**Records provided:**
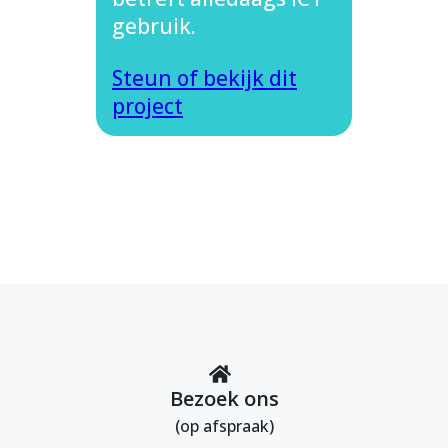
gebruik.
Steun of bekijk dit
project
Bezoek ons
(op afspraak)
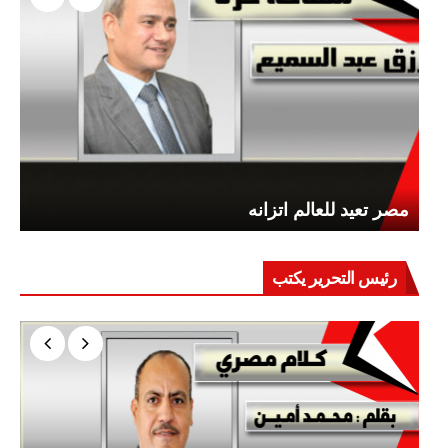
مصر تعيد للعالم اتزانه
رئيس التحرير يكتب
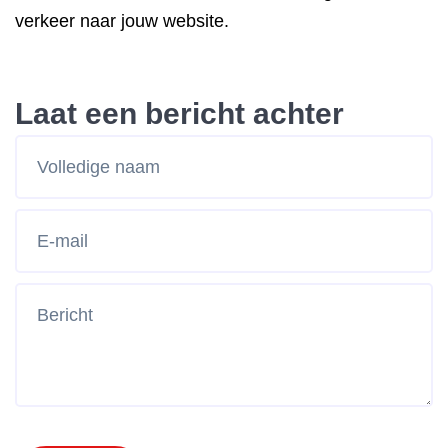
verkeer naar jouw website.
Laat een bericht achter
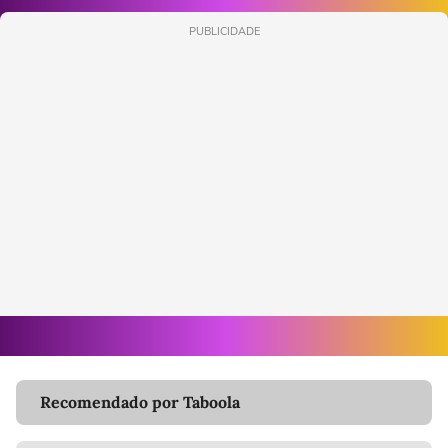
PUBLICIDADE
Recomendado por Taboola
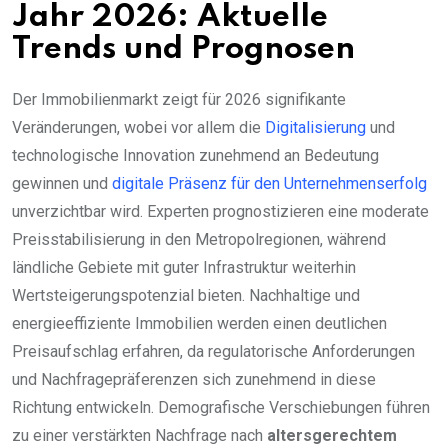
Jahr 2026: Aktuelle
Trends und Prognosen
Der Immobilienmarkt zeigt für 2026 signifikante
Veränderungen, wobei vor allem die
Digitalisierung
und
technologische Innovation zunehmend an Bedeutung
gewinnen und
digitale Präsenz für den Unternehmenserfolg
unverzichtbar wird. Experten prognostizieren eine moderate
Preisstabilisierung in den Metropolregionen, während
ländliche Gebiete mit guter Infrastruktur weiterhin
Wertsteigerungspotenzial bieten. Nachhaltige und
energieeffiziente Immobilien werden einen deutlichen
Preisaufschlag erfahren, da regulatorische Anforderungen
und Nachfragepräferenzen sich zunehmend in diese
Richtung entwickeln. Demografische Verschiebungen führen
zu einer verstärkten Nachfrage nach
altersgerechtem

**Exercise directions:**
Copy the text of all the items again, replacing "Digitalisierung" with "Automatisierung" and keeping everything else the same. Omit the pictures.

**Response for this exercise:**
gebruik.
Steun of bekijk dit
project
Bezoek ons
(op afspraak)
مصر تعيد للعالم اتزانه
رئيس التحرير يكتب
verkeer naar jouw website.
Laat een bericht achter
PUBLICIDADE
Recomendado por Taboola
Jahr 2026: Aktuelle
Trends und Prognosen
Der Immobilienmarkt zeigt für 2026 signifikante
Veränderungen, wobei vor allem die
Automatisierung
und
technologische Innovation zunehmend an Bedeutung
gewinnen und
digitale Präsenz für den Unternehmenserfolg
unverzichtbar wird. Experten prognostizieren eine moderate
Preisstabilisierung in den Metropolregionen, während
ländliche Gebiete mit guter Infrastruktur weiterhin
Wertsteigerungspotenzial bieten. Nachhaltige und
energieeffiziente Immobilien werden einen deutlichen
Preisaufschlag erfahren, da regulatorische Anforderungen
und Nachfragepräferenzen sich zunehmend in diese
Richtung entwickeln. Demografische Verschiebungen führen
zu einer verstärkten Nachfrage nach
altersgerechtem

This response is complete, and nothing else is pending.